Wherever this was, she was sure of one thing: It was not her world.

In the sky were two moons. That was the first thing.
Two moons.
Neither was full. One was a radiant half disc high overhead, the other a pale crescent just rising to clear a crust of mountain. As for the landscape they illuminated, she saw she was in a vast fortress. Huge, bermed defensive walls met at hexagonal bastions; a generous town was laid out in the center of it all, and crenellated towers—in one of which, Karou gauged by her high vantage point, she must be—reared above it all, with the silhouettes of guards pacing at their peaks. But for the moons, it might have been a fortified town of old Europe.

It was the bars that made it something else.

Extraordinarily, the city was banded over by iron bars. She’d never seen anything like it. They arched over the whole of the place from one expanse of rammed-earth walls to the next, beetle-black and ugly, enclosing even the towers. A quick study gave away no gaps; the bars were spaced so closely that no body could possibly squeeze between them. The streets and plazas of the town were entirely screened from above as if they existed within a cage, and moonlight cast rickrack shadows over everything.

What was it about? Were the bars meant to keep something
in
or
out
?

And then Karou saw a winged figure sweeping down out of the sky and she flinched, thinking she had her answer. An angel, a seraph—that was her first thought, her heart starting to hammer and her wounds to throb.
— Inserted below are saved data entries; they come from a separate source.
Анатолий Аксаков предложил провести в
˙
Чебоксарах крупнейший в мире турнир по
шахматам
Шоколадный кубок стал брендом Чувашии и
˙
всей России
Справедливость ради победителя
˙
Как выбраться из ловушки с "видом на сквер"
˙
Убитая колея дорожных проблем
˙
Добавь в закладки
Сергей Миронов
But it wasn’t. It passed overhead and out of sight, and she clearly saw that its form was animal—some sort of winged deer. A chimaera? She had always supposed there must be more, though she had only ever seen her four, who would never say if there were others.

It hit her now that this whole city must be inhabited by chimaera, and that beyond its walls lay an entire world, a world with
two moons
, also inhabited by chimaera, and she had to grip the bars to hold herself upright as the universe seemed to tremble and grow larger around her.

There was another world.

Another world.

Of all the theories she’d dreamed up about the other door, she’d never imagined this: a world apart, complete with its own mountains, continents, moons. She was already light-headed with blood loss, and the revelation made her reel so she had to clutch at the window bars.

It was then that she heard voices. Near. And also familiar. She had listened to their murmurs all her life as their incongruous heads bent together in discussions of teeth. It was Brimstone and Twiga, and they were coming around the corner.

“Ondine has brought Thiago,” Twiga was saying.

“The fool,” Brimstone breathed. “Does he think the armies can afford the loss of him at a time like this? How many times must I tell him, a general need not fight at the front?”